Tupac's aunt becomes first woman to be added on FBI's most wanted terrorist list
The step-aunt and godmother of the late rapper Tupac Shakur, has become the first woman to be put on the FBI's most wanted terrorists list.
Joanne Chesimard, 65, now known as Assata Shakur, was convicted in 1977 of the murder of a New Jersey trooper on May 2, 1973.
Werner Foerster and a colleague stopped the former Black Liberation Army member and two others for a motor vehicle violation, and a gunfight broke out, authorities said.
Foerster, along with a passenger in the car with Chesimard, were killed in the gun battle.
During her trial and imprisonment, Chesimard, was represented by the late civil rights attorney William Kunstler, and some argue that she was a victim of racism and mistreatment.
Attorney Ron Kuby, who worked with Kunstler in the 1980s and interviewed Chesimard in Cuba in 1987, has disputed the FBI's notion that she poses a threat to the United States.
He said he did not think she had received a fair trial.
He told Reuters: "Let's not overstate the contours of this.

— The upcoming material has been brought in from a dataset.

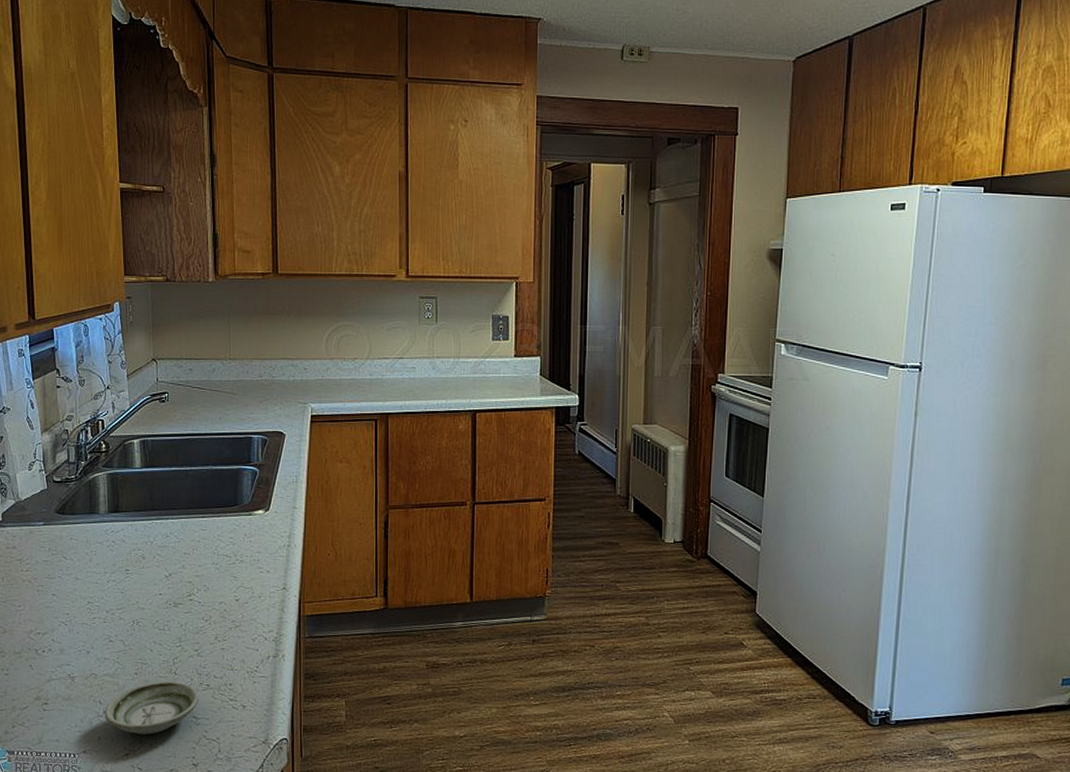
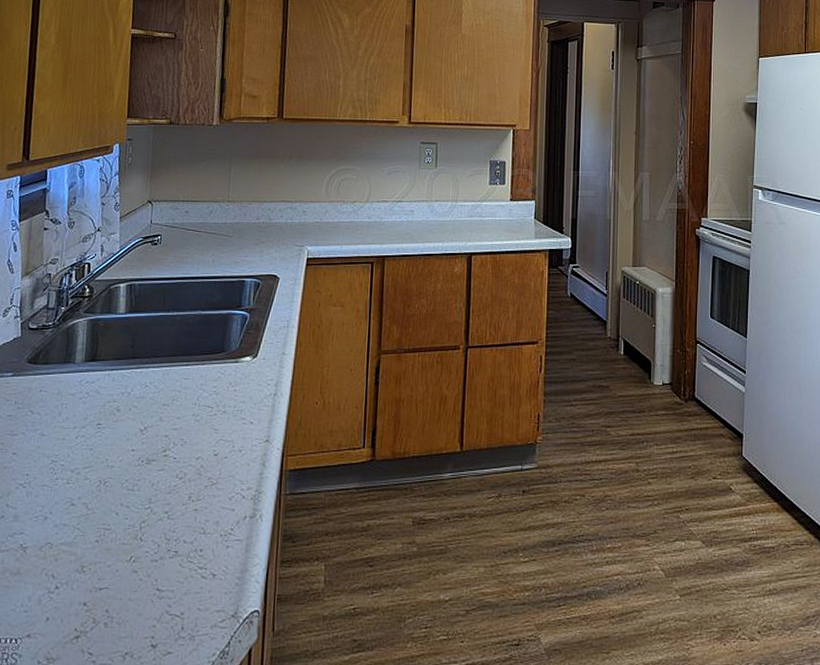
saucer: present [104,681,199,735] -> none [56,549,165,612]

Assata Shakur was the embodiment of the Black Panther Party and the Black Liberation Army at a time when there was a low intensity war between black radicals and the US".
The FBI have said that while there is no new threat from Chesimard, she is considered a "domestic terrorist".
The agency has also doubled the reward for her capture to $2 million.
Special agent Aaron Ford said: "Today, on the anniversary of Trooper Werner Foerster's death, we want the public to know that we will not rest until this fugitive is brought to justice".